You might think karaoke is limited to cheap bars with crackling sound systems and slow Tuesday nights, but things are changing. "Bohemian Rhapsody" is starting to feel out of touch 25 years after its revival in Wayne's World. N'Sync and Britney covers stopped being cute and ironic long before they became just sad. And, hey, except for board games, karaoke is the whitest way to pass time at a bar.
So it's no surprise that Trap Karaoke is making its way to more cities.

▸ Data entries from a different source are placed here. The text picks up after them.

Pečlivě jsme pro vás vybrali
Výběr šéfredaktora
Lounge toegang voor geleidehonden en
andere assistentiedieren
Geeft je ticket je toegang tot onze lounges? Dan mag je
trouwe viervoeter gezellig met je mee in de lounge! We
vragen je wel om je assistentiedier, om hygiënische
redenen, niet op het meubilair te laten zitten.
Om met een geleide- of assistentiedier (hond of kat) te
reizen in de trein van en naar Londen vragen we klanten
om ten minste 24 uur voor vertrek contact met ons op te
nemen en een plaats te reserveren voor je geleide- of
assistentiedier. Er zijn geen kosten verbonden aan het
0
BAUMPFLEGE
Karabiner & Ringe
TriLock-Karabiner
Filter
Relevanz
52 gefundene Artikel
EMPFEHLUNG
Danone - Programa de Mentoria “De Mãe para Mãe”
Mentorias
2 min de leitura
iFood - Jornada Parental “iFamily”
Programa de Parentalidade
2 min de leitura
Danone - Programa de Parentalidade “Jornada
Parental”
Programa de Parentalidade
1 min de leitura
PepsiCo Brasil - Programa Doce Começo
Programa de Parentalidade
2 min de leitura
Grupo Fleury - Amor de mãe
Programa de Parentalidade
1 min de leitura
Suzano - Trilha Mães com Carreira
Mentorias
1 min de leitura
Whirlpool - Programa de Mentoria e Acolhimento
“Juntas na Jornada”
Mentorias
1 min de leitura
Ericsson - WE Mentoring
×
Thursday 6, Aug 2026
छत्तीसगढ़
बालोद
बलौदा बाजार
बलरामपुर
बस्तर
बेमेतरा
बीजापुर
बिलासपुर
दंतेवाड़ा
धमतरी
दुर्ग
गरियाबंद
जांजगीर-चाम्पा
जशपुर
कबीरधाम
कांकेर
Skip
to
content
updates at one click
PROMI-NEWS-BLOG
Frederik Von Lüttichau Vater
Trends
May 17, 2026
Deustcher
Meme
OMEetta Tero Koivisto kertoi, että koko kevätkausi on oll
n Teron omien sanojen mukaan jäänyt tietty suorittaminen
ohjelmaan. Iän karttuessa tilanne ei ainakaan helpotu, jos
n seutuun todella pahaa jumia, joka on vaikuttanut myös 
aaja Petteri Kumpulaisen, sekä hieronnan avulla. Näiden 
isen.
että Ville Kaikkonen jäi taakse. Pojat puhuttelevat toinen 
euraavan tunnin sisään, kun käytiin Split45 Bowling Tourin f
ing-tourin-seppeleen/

The concept is simple: Create a user-generated experience in a concert setting with music that's playing on the radio right now. Throw in alcohol and the chance of celebrity appearances, and you have every hip-hop fan's karaoke hope, concert wet dream, and driver-seat Snapchat rehearsal rolled into the no-holds-barred expectations of a nightclub. As seen on the Trap Karaoke website: "The result? A platform on top of music; a backdrop for life; a nexus into cultural participation, personal empowerment, cherished moments, human connection, and community!"
In an interview with New Times sister paper Houston Press, Trap Karaoke founder Jason Mowatt likens the experience to going to church, while proclaiming at every opportunity that "we're not party promoters; we're community organizers." An apt example of this sentiment can be found on the company's Instagram page. A post from February 2016 shows a concerned individual thinking there's more money in marketing to white kids in fraternities and sororities. The caption simply reads, "Nah we good lol."
In a world where black consumers are often erased (see Shea Moisture) and artists like Katy Perry and Miley Cyrus adopt and discard black culture at will, that simple refusal is radical.
Then there's the music itself, which exists in an industry that isolates its listeners by pricing concert tickets out of their range: Tickets for Kendrick Lamar's show in September started at $75, and Rolling Loud tickets reached nearly $400. By comparison, Trap Karaoke costs $20 to $40.
But whatever Zeitgeist the company follows, the community is ultimately created not through marketing or social media, but by the people who show up to perform whatever songs they choose in their city. The crowd at the Hangar should be able to rap "Red Bottoms" backward and forward because this Friday's Trap Karaoke event will be in Trina's city. Beyond getting the chance to stunt on a Rick Ross, Zoey Dollaz, Drake, or Future track in front of 500 chanting partiers, people will be there to celebrate what they love.
This is why a deceptively simple party is catching on. In a time when "community" is so often about what is sold to us based on what we're told is important, Trap Karaoke simply asks us to show up and do it ourselves.
8 p.m. Friday, May 26, at the Hangar, 60 NE 11th St., Miami. Tickets are sold out, but, hey, show up anyway: Who's gonna stop you from singing on the street?